Results: In this study, we developed a cascaded framework that capitalized on multiple domain knowledge sources, including clinical trials, the Unified Medical Language System (UMLS), and the Vaccine Ontology (VO), to enhance the performance of domain-specific language models for automated mapping of VO from clinical trials. The Vaccine Ontology (VO) is a community-based ontology that was developed to promote vaccine data standardization, integration, and computer-assisted reasoning. Our methodology involved extracting and annotating data from various sources. We then performed pre-training on the PubMedBERT model, leading to the development of CTPubMedBERT. Subsequently, we enhanced CTPubMedBERT by incorporating SAPBERT, which was pretrained using the UMLS, resulting in CTPubMedBERT + SAPBERT. Further refinement was accomplished through fine-tuning using the Vaccine Ontology corpus and vaccine data from clinical trials, yielding the CTPubMedBERT + SAPBERT + VO model. Finally, we utilized a collection of pre-trained models, along with the weighted rule-based ensemble approach, to normalize the vaccine corpus and improve the accuracy of the process. The ranking process in concept normalization involves prioritizing and ordering potential concepts to identify the most suitable match for a given context. We conducted a ranking of the Top 10 concepts, and our experimental results demonstrate that our proposed cascaded framework consistently outperformed existing effective baselines on vaccine mapping, achieving 71.8% on top 1 candidate's accuracy and 90.0% on top 10 candidate's accuracy.

Conclusion: This study provides a detailed insight into a cascaded framework of fine-tuned domain-specific language models improving mapping of VO from clinical trials. By effectively leveraging domain-specific information and applying weighted rule-based ensembles of different pre-trained BERT models, our framework can significantly enhance the mapping of VO from clinical trials.

求助全文

通过发布文献求助，成功后即可免费获取论文全文。

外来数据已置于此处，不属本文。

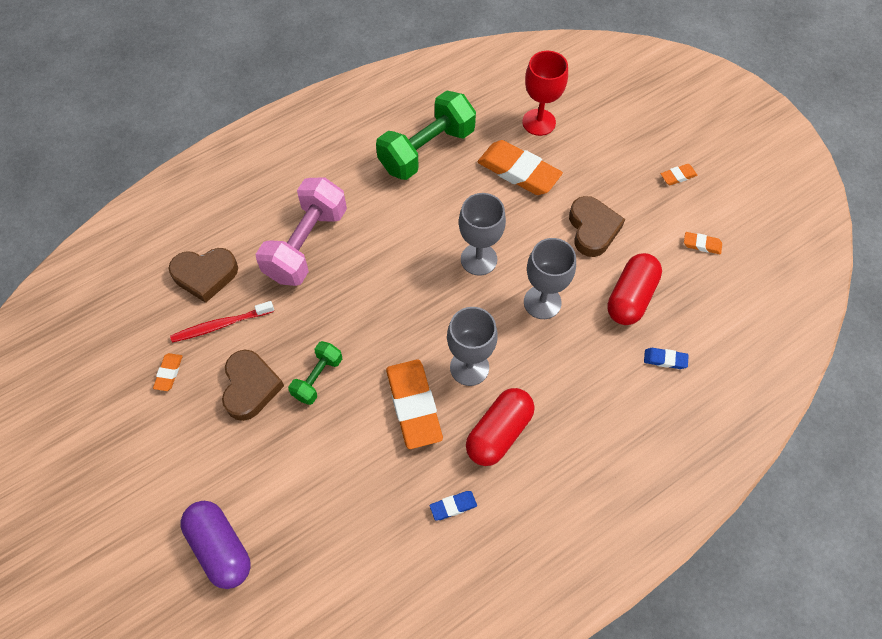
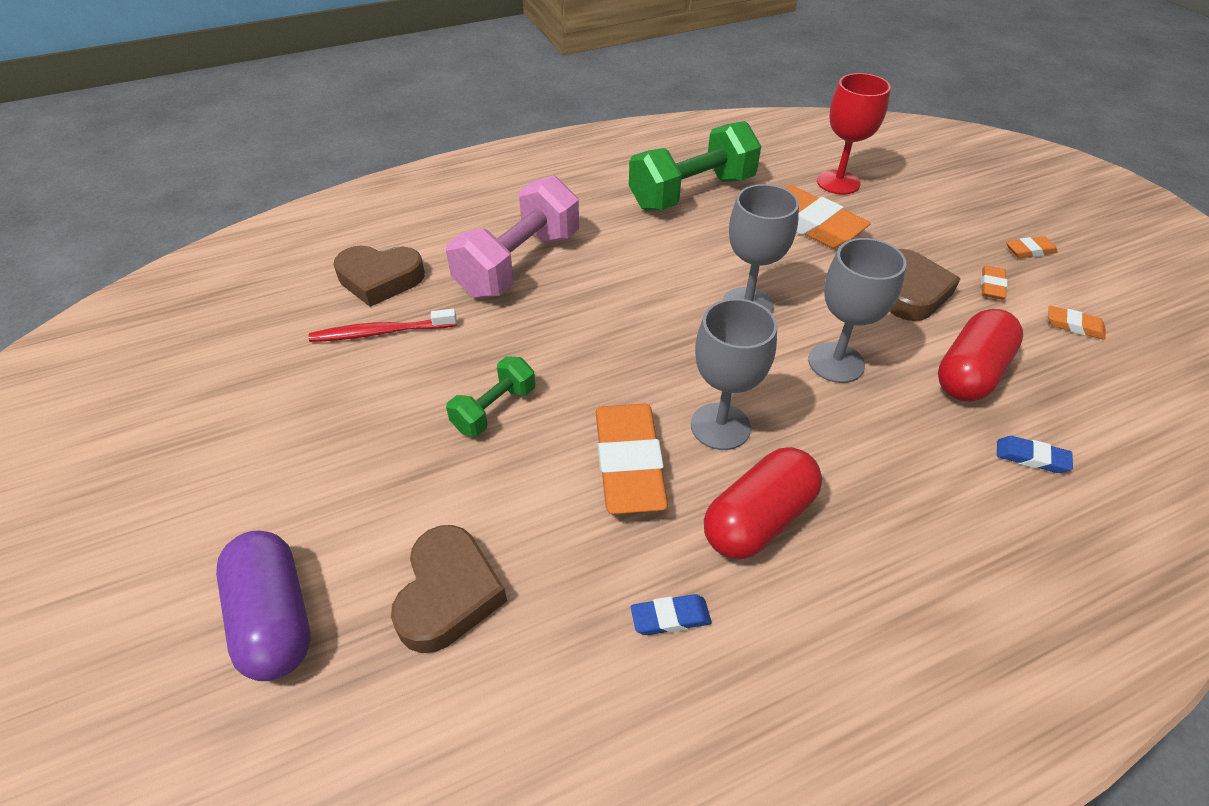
camera: 10 degrees right, 15 degrees down
(169, 373) = (291, 376): orange eraser -> orange eraser (992, 286)
(250, 387) = (396, 407): brown heart -> brown heart (448, 593)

去求助

来源期刊

Journal of Biomedical Semantics MATHEMATICAL & COMPUTATIONAL BIOLOGY-

CiteScore

4.20

自引率

5.30%

发文量

审稿时长

30 weeks

期刊介绍： Journal of Biomedical Semantics addresses issues of semantic enrichment and semantic processing in the biomedical domain. The scope of the journal covers two main areas: Infrastructure for biomedical semantics: focusing on semantic resources and repositories, meta-data management and resource description, knowledge representation and semantic frameworks, the Biomedical Semantic Web, and semantic interoperability. Semantic mining, annotation, and analysis: focusing on approaches and applications of semantic resources; and tools for investigation, reasoning, prediction, and discoveries in biomedicine.